• **Instructions to follow**: For the material below, return exactly the lines starting at the one holding "One has to predict" and ending at the one holding "time series by", counting both as part of the range.

• **Data provided**:

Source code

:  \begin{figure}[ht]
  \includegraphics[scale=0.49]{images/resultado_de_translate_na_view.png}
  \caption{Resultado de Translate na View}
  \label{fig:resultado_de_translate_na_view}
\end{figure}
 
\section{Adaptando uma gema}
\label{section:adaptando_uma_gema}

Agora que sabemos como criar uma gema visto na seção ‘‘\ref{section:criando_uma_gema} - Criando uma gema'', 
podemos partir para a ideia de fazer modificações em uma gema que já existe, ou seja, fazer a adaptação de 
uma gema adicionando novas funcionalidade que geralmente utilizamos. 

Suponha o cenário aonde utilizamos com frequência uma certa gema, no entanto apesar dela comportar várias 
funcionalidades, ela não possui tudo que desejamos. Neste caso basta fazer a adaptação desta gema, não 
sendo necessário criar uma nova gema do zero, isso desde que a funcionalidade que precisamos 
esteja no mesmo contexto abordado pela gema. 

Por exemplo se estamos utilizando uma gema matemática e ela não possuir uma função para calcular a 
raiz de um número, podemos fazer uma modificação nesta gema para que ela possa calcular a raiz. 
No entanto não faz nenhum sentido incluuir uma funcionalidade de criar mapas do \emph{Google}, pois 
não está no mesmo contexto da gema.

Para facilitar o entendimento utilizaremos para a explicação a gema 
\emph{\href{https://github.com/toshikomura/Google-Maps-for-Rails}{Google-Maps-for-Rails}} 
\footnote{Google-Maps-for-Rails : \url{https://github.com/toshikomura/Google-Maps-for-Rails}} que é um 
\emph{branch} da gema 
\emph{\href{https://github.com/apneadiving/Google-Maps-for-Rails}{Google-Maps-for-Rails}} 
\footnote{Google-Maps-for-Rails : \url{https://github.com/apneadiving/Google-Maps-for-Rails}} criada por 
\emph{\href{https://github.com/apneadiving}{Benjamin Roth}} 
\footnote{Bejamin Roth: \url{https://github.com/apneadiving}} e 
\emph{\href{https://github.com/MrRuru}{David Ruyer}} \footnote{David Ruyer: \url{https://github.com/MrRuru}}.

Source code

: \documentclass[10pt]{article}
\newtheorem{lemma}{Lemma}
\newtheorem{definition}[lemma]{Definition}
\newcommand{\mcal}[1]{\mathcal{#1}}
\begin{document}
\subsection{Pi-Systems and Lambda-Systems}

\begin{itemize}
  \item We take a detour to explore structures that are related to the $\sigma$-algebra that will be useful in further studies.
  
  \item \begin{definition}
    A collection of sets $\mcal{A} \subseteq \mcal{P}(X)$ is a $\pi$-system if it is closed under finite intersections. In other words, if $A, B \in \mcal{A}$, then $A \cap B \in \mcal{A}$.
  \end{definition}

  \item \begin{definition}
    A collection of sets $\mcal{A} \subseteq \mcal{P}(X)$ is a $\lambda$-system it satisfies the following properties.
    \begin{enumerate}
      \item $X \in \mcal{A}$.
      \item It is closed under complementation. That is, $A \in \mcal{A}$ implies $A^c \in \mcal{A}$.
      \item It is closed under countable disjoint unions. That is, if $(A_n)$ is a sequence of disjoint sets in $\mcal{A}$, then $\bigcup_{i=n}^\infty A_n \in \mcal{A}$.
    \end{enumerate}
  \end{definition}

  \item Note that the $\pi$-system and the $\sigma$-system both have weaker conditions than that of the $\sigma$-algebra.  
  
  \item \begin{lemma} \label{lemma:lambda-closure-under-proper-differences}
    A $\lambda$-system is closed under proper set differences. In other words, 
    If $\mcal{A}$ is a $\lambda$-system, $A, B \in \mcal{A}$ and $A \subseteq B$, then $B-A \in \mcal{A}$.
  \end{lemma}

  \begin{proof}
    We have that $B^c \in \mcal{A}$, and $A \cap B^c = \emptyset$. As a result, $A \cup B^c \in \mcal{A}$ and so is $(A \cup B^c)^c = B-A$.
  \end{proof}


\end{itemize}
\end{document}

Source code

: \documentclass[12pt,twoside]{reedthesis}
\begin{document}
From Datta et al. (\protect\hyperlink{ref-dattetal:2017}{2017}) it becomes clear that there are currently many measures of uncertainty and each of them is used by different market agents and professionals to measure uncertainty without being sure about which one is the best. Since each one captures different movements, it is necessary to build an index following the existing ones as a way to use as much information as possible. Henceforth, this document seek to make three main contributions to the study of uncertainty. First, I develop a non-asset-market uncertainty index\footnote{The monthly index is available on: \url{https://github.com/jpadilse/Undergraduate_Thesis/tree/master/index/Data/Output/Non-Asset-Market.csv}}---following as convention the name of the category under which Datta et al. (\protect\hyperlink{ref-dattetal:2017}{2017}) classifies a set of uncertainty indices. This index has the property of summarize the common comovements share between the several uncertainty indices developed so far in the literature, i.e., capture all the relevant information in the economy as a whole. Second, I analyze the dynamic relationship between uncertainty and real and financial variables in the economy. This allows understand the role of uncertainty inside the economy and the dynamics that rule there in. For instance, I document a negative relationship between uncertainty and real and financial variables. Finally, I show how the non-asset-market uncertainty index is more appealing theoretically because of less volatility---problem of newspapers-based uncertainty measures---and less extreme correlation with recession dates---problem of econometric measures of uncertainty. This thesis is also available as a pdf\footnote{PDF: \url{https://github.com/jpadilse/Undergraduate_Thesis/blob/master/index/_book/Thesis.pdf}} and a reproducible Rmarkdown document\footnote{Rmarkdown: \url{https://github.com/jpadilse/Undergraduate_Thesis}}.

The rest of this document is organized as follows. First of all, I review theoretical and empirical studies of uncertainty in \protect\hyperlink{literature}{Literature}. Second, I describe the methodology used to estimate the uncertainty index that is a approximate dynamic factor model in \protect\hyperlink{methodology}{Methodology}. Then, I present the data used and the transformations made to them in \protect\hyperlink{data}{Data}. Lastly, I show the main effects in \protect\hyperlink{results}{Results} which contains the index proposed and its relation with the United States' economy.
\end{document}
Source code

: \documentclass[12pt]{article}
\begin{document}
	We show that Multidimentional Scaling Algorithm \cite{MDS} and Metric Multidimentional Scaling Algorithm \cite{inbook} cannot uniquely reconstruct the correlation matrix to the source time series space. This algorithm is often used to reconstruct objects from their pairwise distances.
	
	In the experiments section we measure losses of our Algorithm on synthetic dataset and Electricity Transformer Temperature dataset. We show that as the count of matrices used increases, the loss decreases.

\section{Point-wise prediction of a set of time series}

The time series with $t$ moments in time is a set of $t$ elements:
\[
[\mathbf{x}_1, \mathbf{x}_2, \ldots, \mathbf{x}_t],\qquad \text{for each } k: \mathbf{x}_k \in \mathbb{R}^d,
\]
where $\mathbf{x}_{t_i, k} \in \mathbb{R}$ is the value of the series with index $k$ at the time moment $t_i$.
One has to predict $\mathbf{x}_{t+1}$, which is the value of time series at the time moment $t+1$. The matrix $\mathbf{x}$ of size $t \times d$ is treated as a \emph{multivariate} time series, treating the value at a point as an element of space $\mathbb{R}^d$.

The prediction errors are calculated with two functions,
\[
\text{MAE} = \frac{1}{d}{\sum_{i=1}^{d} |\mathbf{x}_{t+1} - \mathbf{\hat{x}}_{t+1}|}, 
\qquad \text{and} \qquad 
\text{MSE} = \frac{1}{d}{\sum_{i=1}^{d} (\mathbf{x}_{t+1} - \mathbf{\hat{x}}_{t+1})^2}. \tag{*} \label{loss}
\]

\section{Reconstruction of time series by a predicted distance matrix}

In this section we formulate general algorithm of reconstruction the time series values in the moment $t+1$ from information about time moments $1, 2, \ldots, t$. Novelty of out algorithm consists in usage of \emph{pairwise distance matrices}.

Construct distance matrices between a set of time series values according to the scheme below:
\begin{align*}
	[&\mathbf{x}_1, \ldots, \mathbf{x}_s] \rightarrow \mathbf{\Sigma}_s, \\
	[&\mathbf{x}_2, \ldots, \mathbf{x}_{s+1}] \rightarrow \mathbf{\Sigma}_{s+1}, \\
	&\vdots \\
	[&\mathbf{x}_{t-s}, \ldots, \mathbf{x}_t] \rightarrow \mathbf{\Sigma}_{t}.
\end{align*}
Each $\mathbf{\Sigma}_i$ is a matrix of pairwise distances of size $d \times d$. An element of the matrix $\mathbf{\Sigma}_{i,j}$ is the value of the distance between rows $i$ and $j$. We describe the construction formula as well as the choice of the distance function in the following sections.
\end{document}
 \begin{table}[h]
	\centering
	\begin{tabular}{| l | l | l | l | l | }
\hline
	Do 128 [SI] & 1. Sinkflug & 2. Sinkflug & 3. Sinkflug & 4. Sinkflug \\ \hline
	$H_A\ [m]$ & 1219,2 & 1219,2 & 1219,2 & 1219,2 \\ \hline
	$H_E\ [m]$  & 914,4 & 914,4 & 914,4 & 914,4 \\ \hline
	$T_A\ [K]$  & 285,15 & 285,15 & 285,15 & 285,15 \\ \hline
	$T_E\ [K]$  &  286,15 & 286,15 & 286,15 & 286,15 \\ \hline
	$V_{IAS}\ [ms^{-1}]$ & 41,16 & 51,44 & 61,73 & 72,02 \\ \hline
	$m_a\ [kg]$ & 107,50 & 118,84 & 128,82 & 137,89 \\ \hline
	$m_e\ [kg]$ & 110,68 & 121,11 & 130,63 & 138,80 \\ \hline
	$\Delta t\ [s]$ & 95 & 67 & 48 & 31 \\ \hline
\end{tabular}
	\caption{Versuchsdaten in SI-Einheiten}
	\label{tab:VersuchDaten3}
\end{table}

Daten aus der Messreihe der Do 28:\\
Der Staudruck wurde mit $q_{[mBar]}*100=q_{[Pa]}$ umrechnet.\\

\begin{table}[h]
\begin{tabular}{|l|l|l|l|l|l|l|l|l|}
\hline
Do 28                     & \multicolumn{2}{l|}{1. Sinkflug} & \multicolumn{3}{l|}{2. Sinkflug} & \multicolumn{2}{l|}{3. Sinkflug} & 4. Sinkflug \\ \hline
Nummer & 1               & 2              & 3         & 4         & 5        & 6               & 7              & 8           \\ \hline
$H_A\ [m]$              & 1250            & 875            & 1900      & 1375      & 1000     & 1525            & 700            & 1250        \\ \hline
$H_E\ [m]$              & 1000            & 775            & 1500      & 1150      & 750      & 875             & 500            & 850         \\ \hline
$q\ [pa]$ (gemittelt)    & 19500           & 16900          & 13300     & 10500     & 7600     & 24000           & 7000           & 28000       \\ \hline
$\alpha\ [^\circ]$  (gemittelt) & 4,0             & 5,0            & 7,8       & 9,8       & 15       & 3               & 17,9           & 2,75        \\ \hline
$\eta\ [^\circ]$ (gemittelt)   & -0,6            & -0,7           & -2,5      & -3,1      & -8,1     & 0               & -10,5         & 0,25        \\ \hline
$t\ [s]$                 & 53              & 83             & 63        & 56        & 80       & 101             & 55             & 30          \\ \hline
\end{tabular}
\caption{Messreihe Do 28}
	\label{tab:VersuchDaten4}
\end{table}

• **Response box**:
One has to predict $\mathbf{x}_{t+1}$, which is the value of time series at the time moment $t+1$. The matrix $\mathbf{x}$ of size $t \times d$ is treated as a \emph{multivariate} time series, treating the value at a point as an element of space $\mathbb{R}^d$.

The prediction errors are calculated with two functions,
\[
\text{MAE} = \frac{1}{d}{\sum_{i=1}^{d} |\mathbf{x}_{t+1} - \mathbf{\hat{x}}_{t+1}|}, 
\qquad \text{and} \qquad 
\text{MSE} = \frac{1}{d}{\sum_{i=1}^{d} (\mathbf{x}_{t+1} - \mathbf{\hat{x}}_{t+1})^2}. \tag{*} \label{loss}
\]

\section{Reconstruction of time series by a predicted distance matrix}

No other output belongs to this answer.